Italia Introduction

Updated: Nov 29, 2019


My VW bus, which I bought in Spokane back in 1990

Hello friends and family! Many of you are subscribers to my quarterly newsletter Earth Nurture. I have always enjoyed writing it and sharing it with you but this past year/volume 21 (21 years I've been writing it) came across much like any 21 year old; unfettered, careless, irresponsible...in fact it didn't even show up when and where it was supposed to be. Had she shown up it would have been with stringy hair and tattered clothes.I know many of you have paid money for a yearly subscription and I have not forgotten that, and that will be honored.


I realized when I sat down to write the Spring edition in February that I could contribute nothing other than more of my same tales of woe, despair, and hardship. Frankly, you deserve better.

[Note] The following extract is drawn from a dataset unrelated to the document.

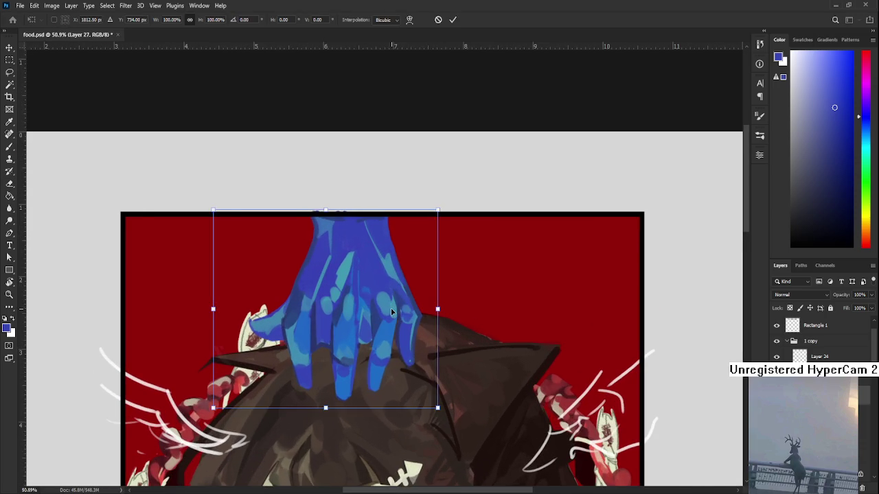
Step: Drag the hand's lower-left corner to widen and tilt it about 2°, and commit
scroll(391, 309, "down", 2)
left_click_drag(245, 389, 252, 391)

Since the devastating years of '09/'10 when my 17 year marriage failed, I moved out of my home, and 90% of my lavender crop died from an early fall freak storm my life has been upside down and my writing has reflected that. Thank you for hanging in there with me.So much failure after such carefully crafted decades (my 30's and 40's) infected me with an uncharacteristic fear of commitment to most everything these last 5 years.


This past year '15/'16 has been as difficult if not more so.


In August 2015 a dear longtime friend died. She invited me to be part of that process (not having had the privilege of being present for either of my parent's deaths, this was an honor.)


I suffered a break up with a perfectly lovely man that same month. This set me in an inward spiraling tailspin wondering if with all my past relational failures, perhaps I was truly unlovable, incompetent, or just not cut out for relating.